Nation’s math geniuses tackle gerrymandering
Medford, Mass. — Some of the brightest minds in math arrived at Tufts University last week to tackle an issue lawyers and political scientists have been struggling with for decades.
They came from colleges across the country for a weeklong conference on gerrymandering, the practice of crafting voting districts in a way that favors voters from a certain political party or demographic. It’s a topic of growing interest among many math and data experts who say their scholarly fields can provide new tools to help courts identify voting maps that are drawn unfairly.
Among those working to bridge the classroom and the courtroom is Moon Duchin, a math professor at Tufts who orchestrated the gathering at her Boston-area campus.
The workshop was the first in a series being organized at campuses nationwide to unite academics and to harness cutting-edge mathematics to address gerrymandering.
“Mathematicians are coming late to this problem,” said Duchin, who started studying the shapes of electoral districts after teaching a course on voting during the presidential primary last year. “We think we can see underlying mathematical principles that weren’t visible before.”
Gerrymandering isn’t new, and it isn’t always illegal. States are given wide latitude to draw their own voting districts, and since at least the 1800s politicians have sought to cement their power by creating districts in which certain voting groups are spread thinly over many districts or clumped heavily into only a few. Either way, it dilutes their power.

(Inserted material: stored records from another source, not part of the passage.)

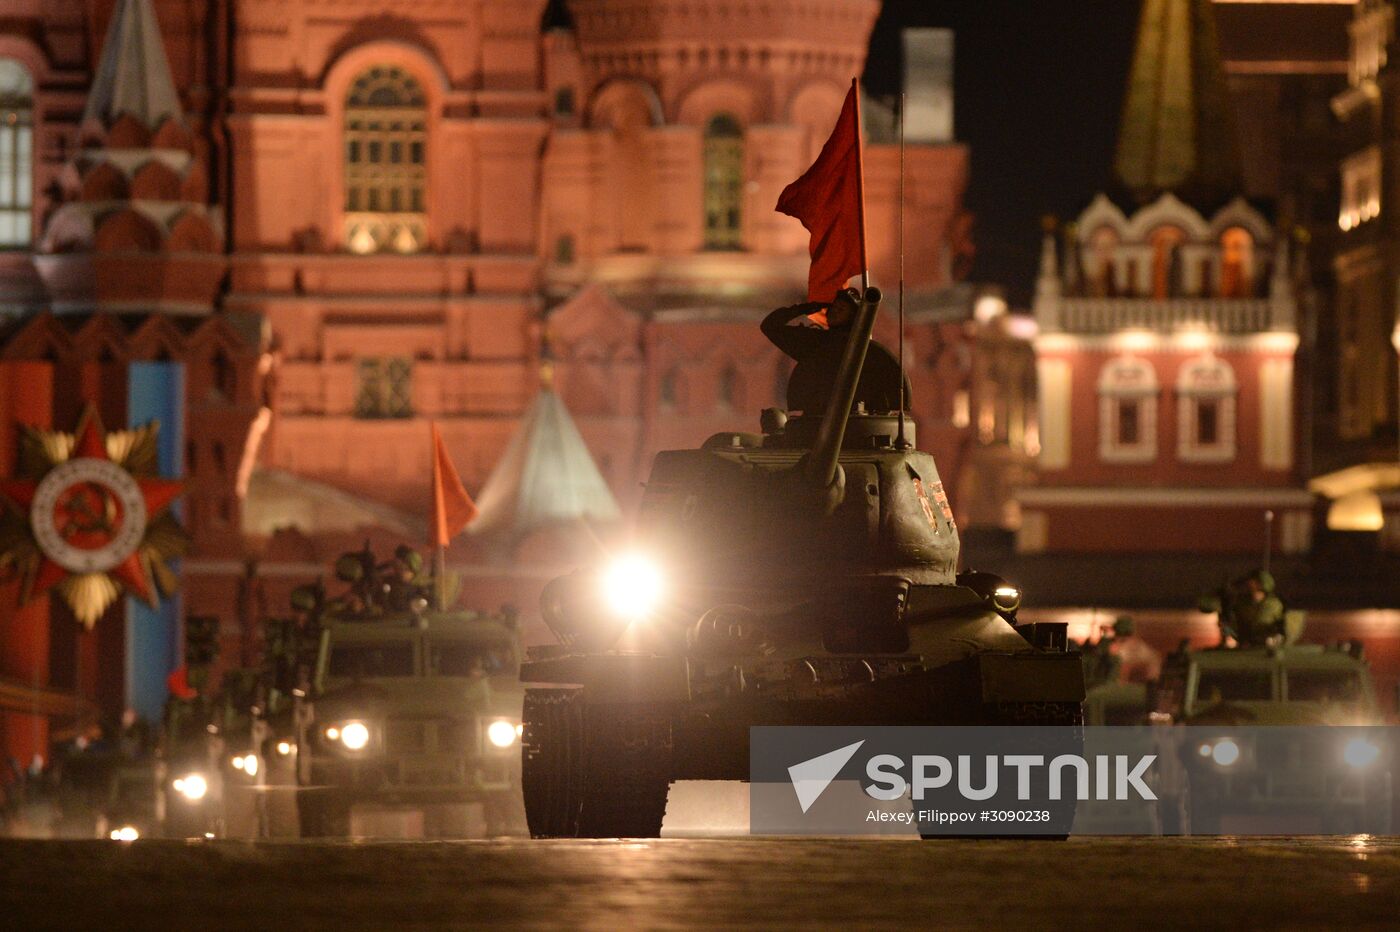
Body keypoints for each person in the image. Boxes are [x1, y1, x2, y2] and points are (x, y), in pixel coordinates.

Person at [761, 287, 909, 416]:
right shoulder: (817, 342)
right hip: (817, 416)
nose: (834, 312)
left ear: (853, 317)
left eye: (841, 309)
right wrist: (804, 309)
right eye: (833, 307)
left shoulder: (866, 351)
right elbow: (770, 326)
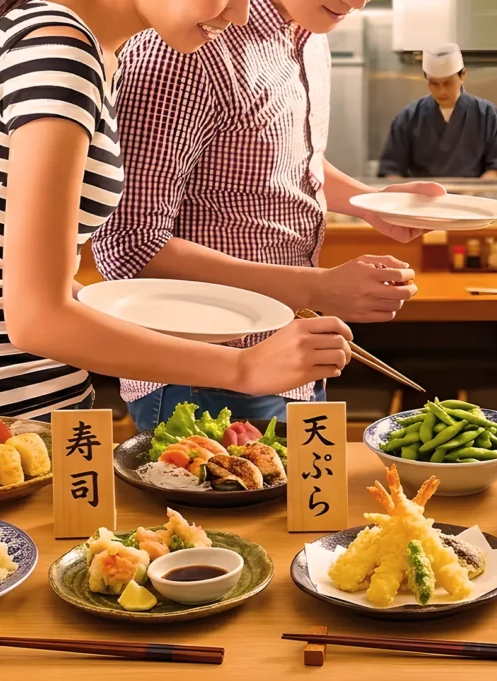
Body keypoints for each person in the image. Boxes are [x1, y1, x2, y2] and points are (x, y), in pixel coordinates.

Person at [0, 0, 355, 442]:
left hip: (28, 408)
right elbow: (35, 320)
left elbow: (6, 278)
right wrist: (244, 367)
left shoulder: (88, 50)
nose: (240, 15)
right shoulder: (57, 51)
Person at [93, 0, 440, 432]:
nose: (355, 1)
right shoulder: (182, 50)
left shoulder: (311, 37)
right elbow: (129, 246)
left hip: (296, 354)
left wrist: (369, 203)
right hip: (205, 372)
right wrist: (319, 288)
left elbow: (289, 165)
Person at [378, 43, 497, 179]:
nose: (441, 91)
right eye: (434, 83)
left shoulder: (487, 113)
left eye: (448, 83)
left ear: (463, 75)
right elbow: (391, 169)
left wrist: (474, 191)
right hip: (422, 198)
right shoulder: (408, 117)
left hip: (471, 198)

Gerrymandering along partisan lines has survived legal challenges, but the Supreme Court will revisit the topic this year in a Wisconsin lawsuit that experts say could be a landmark case.
Mathematicians hope to help by offering new measurements to evaluate whether a district has been drawn unfairly. Until recently many courts have relied on relatively unscientific methods, experts say, often using the so-called “eyeball test” to see if a district’s shape looks reasonably compact and regular.
By contrast, researchers at the University of Illinois at Urbana-Champaign have recently created a supercomputer algorithm that can compare a district to millions of hypothetical alternatives to determine whether the original map is a statistical outlier, which can offer evidence of bias.
Teams at the University of Michigan and Duke University have developed similar algorithms.
Other quantitative methods that have gained traction include the “efficiency gap” formula, which measures to what extent a political party benefited from district boundaries in a particular election. Duchin at Tufts is working on her own “curvature” metric that combines two major measures of compactness.